Background

At the end of 2019, COVID-19 spread globally. In March 2020, WHO declared it a pandemic [1], which has led to significant years of life loss [2].and excess mortality [3]. Smoking is a closely related factor to COVID-19. On the one hand, smoking has been shown to upregulate ACE2 expression, increasing susceptibility to COVID-19 [4]. On the other hand, COVID-19 severity is significantly higher in smokers compared to non-smokers [5]. Therefore, it is necessary to reduce smoking behavior to promote health during the COVID-19 outbreak.
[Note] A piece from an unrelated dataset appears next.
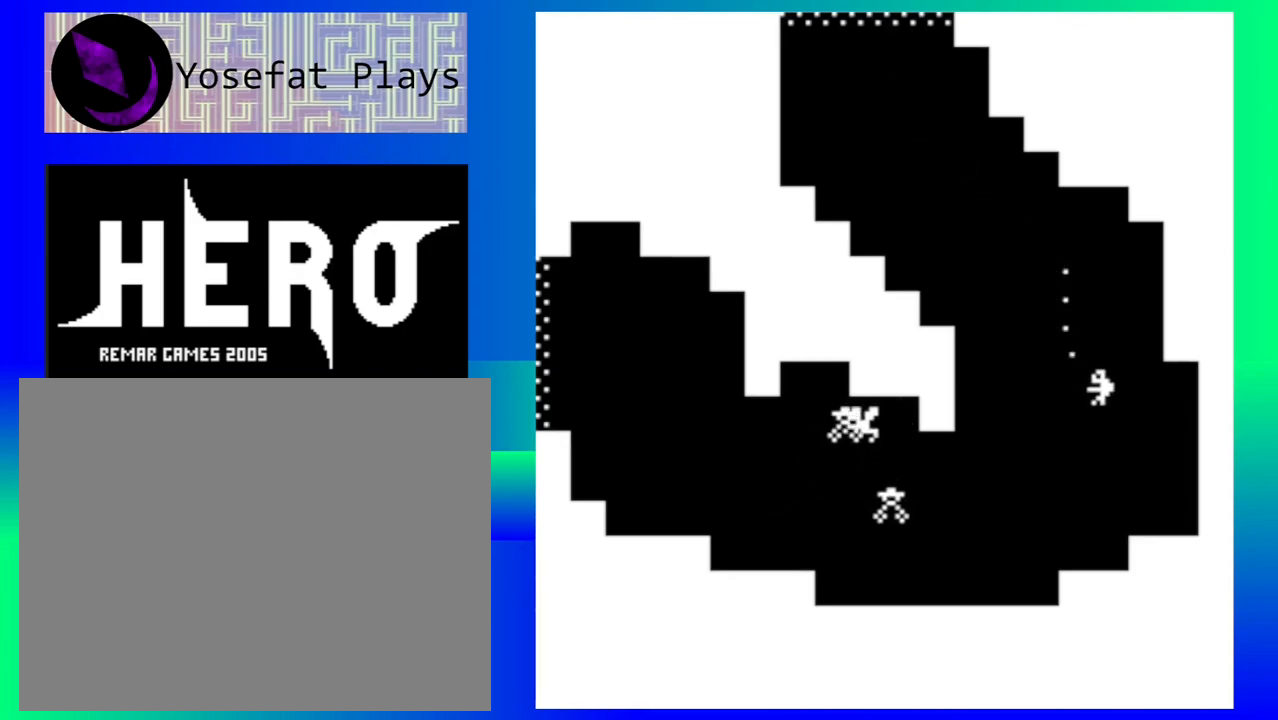
Gameplay with a controller (Nintendo layout); each line is a JSON object with the inputs held at the frame after it. "events" lists button and stick changes between this image and that frame as [ms after this image, input, new state], when the widget could be followed in between. Not read: L1 L2 L3 R1 R2 R3 left_stick right_stick.
{"buttons": ["Y"], "events": [[367, "Y", "down"], [433, "Y", "up"], [500, "Y", "down"]]}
Some previous studies have reported changes in smoking behavior during the COVID-19 pandemic and identified influencing factors. Some studies suggest that smoking behavior has decreased during the pandemic due to concerns about the perceived harm of smoking during COVID-19 [6], difficulties purchasing cigarettes due to pandemic-related lockdowns, and the inability to smoke in public places due to mask-wearing requirements [7]. However, other studies have indicated a significant increase in smoking behavior during COVID-19 due to anxiety, depression, stress, and other factors [8, 9]. The multitude of factors influencing smoking during COVID-19 necessitates identifying high-risk populations and targeting the most significant influencing factors to reduce smoking behavior. However, none of these studies have investigated the primary influencing factors and high-risk populations for smoking behavior during the COVID-19 pandemic.

Classification and Regression Tree Analysis (CART) is a decision tree method developed by Breiman and colleagues. Using CART, it is possible to identify the most significant influencing factors for relative risk and explore the interaction between influencing factors and the most critical influencing factors to form the branches of the classification and regression tree, dividing the population into high-risk subgroups [10]. It is a nonparametric program that begins tree development by examining all predictor variables and selecting the variable (parent node) that can best predict the desired classification. The data in this parent node is divided into two classifications (child nodes): one predicts the response variable classification, and the other does not. This binary recursive splitting process is repeated for each child node until further splitting is no longer possible [11]. Over the years, as CART has developed, it has been increasingly used in the medical field [12,13,14,15], and in the smoking field, it is mainly used to identify high-risk populations for the use of tobacco substitutes [16], the combination of risk factors for smoking and the strongest predictive indicators [17], as well as the prediction of smoking cessation outcomes [18].

The present study

Overall, smoking is a risk factor for COVID-19 infection and severity. Prior studies have analyzed the influencing factors of smoking behavior during the pandemic, but these studies only explored the relationship between influencing factors and changes in smoking behavior. This study aims to address the limitations of these studies. Specifically, CART analysis was used to explore the factors that most deeply influence smoking behavior in the population and to analyze the interactions between this factor and other influencing factors to identify high-risk populations for increased smoking behavior.

Method

Data and procedure

The data used in this study is conducted in 23 provinces, 5 autonomous regions, and 4 municipalities directly under the central government from June 20, 2022, to August 31, 2022. In this time, China was still experiencing the peak of the COVID-19 pandemic, with an increase of 442 − 77,402 cases per day [19]. During the investigation, China implemented a dynamic “Zero-COVID” policy, taking prompt actions to contain the outbreak of COVID-19 in the local area [20]. The specific measures include medically lockdown those who have had close contact with confirmed cases; large-scale nucleic acid testing; citywide home quarantine; the use of electronic health codes when entering public places; travel restrictions; and advocating for mask-wearing in public spaces. In certain situations, staff will remind individuals to wear masks or they will be prohibited from entering. During the policy implementation, China rigorously enforced the policy, and the policy was well implemented [21, 22].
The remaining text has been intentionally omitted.